JAKARTA, KOMPAS – Komisi Pemilihan Umum membuka peluang untuk memasukkan pemilih khusus yang mengelompok di tempat pemungutan suara dalam jumlah besar ke dalam daftar pemilih tetap Pemilu 2019. Hal ini dilakukan guna menjamin hak konstitusional warga dari kemungkinan tidak bisa menggunakan hak pilihnya karena surat suara tidak mencukupi akibat banyaknya pemilih khusus.
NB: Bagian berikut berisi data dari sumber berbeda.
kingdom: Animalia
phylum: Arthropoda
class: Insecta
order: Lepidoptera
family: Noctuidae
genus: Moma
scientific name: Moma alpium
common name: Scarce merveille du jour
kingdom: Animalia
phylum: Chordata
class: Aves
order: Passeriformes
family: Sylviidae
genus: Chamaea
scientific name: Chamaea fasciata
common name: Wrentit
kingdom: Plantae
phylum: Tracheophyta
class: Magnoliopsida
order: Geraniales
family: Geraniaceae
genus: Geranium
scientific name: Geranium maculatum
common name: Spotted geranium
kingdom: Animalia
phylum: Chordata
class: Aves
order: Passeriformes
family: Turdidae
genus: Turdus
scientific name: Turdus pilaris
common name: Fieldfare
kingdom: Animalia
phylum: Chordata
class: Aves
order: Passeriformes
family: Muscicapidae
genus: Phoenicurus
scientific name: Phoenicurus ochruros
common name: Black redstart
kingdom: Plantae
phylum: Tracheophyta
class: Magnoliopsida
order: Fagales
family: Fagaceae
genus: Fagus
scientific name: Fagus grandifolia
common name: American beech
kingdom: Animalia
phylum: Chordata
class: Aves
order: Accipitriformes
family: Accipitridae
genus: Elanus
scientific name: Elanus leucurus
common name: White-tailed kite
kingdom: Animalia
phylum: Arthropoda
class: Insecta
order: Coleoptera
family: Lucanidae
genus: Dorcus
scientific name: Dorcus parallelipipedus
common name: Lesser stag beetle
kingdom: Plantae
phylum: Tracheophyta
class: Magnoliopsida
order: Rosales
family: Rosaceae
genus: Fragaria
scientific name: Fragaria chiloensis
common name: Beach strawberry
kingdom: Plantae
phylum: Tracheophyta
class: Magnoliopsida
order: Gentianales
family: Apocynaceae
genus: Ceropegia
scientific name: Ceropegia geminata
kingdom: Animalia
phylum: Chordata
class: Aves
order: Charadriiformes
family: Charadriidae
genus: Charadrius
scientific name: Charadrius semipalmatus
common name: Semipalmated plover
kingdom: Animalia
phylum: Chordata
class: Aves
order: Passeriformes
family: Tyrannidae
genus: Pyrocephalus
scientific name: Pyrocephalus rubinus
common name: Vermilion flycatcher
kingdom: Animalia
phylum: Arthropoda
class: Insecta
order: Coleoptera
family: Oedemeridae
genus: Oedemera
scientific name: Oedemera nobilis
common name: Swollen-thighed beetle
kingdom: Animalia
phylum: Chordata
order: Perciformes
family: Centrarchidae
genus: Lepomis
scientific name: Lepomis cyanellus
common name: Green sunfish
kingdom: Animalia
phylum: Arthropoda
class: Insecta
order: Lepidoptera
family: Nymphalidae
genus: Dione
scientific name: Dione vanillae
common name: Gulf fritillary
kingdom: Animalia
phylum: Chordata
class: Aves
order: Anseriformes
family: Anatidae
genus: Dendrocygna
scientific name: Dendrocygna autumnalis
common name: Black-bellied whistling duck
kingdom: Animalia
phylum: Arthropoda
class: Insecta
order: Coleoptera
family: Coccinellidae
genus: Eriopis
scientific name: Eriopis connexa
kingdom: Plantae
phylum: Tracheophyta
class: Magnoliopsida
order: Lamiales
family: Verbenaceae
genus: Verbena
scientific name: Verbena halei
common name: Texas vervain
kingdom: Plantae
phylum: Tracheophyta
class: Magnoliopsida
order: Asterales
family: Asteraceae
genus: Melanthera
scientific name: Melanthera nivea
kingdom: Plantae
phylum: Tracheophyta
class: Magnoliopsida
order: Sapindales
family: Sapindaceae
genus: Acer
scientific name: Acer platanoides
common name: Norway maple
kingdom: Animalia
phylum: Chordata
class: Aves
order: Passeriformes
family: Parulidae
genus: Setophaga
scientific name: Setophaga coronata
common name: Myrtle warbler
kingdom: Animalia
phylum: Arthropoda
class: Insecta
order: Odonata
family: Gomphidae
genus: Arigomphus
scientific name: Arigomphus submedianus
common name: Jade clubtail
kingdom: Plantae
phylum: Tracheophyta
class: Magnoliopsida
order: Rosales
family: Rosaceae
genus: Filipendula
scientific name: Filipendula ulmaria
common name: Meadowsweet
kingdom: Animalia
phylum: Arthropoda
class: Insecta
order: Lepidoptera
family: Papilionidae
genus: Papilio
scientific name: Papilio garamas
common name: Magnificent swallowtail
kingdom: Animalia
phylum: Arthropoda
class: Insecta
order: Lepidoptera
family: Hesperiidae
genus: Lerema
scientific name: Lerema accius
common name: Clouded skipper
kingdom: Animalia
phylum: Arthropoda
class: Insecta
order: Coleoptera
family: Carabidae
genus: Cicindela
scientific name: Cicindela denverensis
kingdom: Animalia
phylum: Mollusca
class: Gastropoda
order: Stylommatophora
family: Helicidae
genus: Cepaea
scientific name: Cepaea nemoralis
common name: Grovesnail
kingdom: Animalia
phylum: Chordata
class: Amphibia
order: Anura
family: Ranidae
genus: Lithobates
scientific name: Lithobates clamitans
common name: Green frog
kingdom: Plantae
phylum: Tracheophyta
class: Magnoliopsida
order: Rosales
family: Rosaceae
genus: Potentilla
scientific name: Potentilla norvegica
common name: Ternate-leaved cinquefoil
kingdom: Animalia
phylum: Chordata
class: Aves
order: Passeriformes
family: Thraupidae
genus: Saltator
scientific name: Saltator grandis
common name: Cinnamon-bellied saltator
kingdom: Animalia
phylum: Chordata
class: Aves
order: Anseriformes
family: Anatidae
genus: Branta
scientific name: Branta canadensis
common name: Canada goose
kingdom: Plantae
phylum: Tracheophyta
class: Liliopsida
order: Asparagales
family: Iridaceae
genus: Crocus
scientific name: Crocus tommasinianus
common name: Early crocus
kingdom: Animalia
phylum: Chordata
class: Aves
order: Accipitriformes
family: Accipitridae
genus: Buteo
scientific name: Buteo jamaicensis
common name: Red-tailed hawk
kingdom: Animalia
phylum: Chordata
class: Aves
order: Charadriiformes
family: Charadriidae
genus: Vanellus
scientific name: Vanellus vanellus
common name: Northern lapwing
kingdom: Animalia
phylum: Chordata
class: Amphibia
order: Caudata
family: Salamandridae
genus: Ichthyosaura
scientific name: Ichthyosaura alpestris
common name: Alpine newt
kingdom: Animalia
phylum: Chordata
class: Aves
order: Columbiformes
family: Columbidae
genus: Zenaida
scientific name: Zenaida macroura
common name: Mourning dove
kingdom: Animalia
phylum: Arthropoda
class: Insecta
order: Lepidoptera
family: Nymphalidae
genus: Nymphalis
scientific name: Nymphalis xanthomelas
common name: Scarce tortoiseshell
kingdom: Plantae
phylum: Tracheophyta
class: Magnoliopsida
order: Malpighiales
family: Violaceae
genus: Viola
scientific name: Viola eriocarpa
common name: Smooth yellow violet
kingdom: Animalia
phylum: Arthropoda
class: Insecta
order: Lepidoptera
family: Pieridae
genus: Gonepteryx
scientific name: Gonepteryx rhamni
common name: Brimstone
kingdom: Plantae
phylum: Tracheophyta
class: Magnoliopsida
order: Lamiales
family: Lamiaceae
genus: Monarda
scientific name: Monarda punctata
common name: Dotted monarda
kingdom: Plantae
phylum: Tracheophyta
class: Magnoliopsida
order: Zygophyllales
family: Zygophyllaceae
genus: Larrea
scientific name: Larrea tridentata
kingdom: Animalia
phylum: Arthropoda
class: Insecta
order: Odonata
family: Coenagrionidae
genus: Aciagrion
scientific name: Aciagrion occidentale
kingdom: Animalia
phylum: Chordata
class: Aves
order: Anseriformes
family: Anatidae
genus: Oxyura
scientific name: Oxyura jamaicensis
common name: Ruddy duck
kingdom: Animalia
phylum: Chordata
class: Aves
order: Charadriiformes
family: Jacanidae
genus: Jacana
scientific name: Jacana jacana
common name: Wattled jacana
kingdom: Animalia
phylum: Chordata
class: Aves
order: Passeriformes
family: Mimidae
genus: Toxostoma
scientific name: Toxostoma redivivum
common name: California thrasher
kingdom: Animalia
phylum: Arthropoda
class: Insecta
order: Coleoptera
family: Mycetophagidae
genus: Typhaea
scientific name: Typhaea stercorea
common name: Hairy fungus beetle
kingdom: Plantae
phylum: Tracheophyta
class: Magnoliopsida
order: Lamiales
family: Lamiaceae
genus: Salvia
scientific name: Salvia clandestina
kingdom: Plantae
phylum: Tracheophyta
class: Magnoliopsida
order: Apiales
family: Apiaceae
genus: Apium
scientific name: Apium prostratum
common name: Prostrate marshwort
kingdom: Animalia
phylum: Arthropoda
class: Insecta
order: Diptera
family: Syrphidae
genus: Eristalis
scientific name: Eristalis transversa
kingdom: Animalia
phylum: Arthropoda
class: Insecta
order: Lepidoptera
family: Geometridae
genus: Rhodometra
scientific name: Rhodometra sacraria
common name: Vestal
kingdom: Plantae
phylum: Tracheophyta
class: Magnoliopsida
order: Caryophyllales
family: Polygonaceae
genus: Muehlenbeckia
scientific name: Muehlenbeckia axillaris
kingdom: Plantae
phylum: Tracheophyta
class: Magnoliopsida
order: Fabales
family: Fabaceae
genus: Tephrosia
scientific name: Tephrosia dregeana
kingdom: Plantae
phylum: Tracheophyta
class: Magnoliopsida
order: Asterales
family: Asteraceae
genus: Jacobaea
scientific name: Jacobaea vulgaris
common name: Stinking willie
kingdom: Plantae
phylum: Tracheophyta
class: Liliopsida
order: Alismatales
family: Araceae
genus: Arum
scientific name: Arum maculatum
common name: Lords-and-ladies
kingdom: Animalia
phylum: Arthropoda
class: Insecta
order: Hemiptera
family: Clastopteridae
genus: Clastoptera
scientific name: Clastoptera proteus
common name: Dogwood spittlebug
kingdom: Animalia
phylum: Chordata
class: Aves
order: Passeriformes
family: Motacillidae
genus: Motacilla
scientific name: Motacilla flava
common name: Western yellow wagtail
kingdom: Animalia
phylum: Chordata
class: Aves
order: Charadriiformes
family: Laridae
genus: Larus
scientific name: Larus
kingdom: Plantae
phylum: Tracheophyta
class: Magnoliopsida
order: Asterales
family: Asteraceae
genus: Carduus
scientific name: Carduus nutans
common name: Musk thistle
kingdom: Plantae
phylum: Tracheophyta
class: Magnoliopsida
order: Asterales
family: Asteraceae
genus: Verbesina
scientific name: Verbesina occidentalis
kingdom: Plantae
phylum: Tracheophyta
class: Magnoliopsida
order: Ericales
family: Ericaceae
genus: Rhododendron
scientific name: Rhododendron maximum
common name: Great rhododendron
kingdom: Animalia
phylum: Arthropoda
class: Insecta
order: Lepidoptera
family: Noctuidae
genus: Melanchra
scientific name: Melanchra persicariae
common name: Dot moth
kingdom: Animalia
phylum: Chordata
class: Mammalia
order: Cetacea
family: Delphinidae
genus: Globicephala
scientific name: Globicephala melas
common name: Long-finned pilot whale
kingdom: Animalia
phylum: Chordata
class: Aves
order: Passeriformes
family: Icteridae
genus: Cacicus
Pemilih khusus merupakan warga yang tidak masuk dalam daftar pemilih tetap hasil perbaikan (DPTHP) tahap kedua, tapi masih bisa menggunakan hak pilihnya di satu jam terakhir menjelang penutupan tempat pemungutan suara (TPS), dengan menunjukkan kartu tanda penduduk elektronik. Namun, mereka hanya bisa menggunakan hak pilihnya sepanjang surat suara masih tersedia. Pemilih dengan kategori ini akan dimasukkan dalam daftar pemilih khusus (DPK). Adapun, pada 15 Desember lalu, KPU sudah menetapkan hasil rekapitulasi nasional DPTHP II Pemilu 2019 berjumlah 192,8 juta jiwa.
“Pada pemilu sebelumnya, DPK didata di hari pemungutan suara. Sekarang kami percepat. Mulai pekan ini DPK mulai didata oleh jajaran kami di daerah. Masyarakat yang belum masuk DPTHP bisa mendaftar untuk masuk DPK ke jajaran kami di daerah,” kata anggota KPU Viryan Azis di Gedung KPU di Jakarta, Selasa (18/12/2018).
Menurut dia, pada prinsipnya KPU berpegang pada konstitusi untuk melindungi hak pilih masyarakat. Viryan juga menyampaikan saat ini KPU sudah menyusun revisi Peraturan KPU (PKPU) tentang Pendataan Pemilih. Draf PKPU sudah sempat dikonsultasikan ke Komisi II DPR bersama dengan Pemerintah dan Badan Pengawas Pemilu, tetapi masih akan dibahas lebih lanjut dalam forum konsultasi Januari mendatang. Dalam draf PKPU tersebut, KPU memasukkan klausul yang memungkinkan perbaikan DPT dilakukan apabila ada warganegara yang belum terdaftar di DPT dalam jumlah signifikan di TPS, sehingga terancam tak bisa memilih karena tidak mendapat akses surat suara.
Pendataan DPK lebih awal itu bertujuan untuk memetakan persebaran pemilih khusus. Apabila jumlah pemilih khusus dalam DPK masih bisa diakomodasi dengan cadangan surat suara yang mencapai dua persen dari pemilih terdaftar di TPS, maka mereka akan tetap masuk DPK dan menggunakan hak pilihnya di satu jam terakhir jelang penutupan TPS. Sementara itu, mereka yang akhirnya diputuskan masuk daftar pemilih tetap karena jumlahnya signifikan serta juga tidak bisa dijamin hak pilihnya melalui mekanisme redistribusi surat suara dari TPS terdekat, maka ia bisa memilih kapan pun tidak harus menunggu di satu jam terakhir.
Direktur Eksekutif Perkumpulan untuk Pemilu dan Demokrasi (Perludem) Titi Anggraini mengingatkan KPU atas masih adanya potensi warga yang belum masuk DPTHP akibat belum tuntasnya perekaman data KTP-el. Menurut dia, data Kementerian Dalam Negeri menyebut masih ada sekitar 2,6 persen dari penduduk wajib KTP-el yang belum menjalani perekaman data. Menurut Titi, jumlahnya cukup signifikan, bisa mencapai lima juta penduduk. Adapun, KTP-el menjadi basis bagi KPU dalam mendaftar hak pilih warga.
Viryan juga berharap Kementerian Dalam Negeri bisa mempercepat proses perekaman data KTP-el bagi warga yang jumlahnya sekitar dua persen dari jumlah penduduk wajib KTP-el tersebut.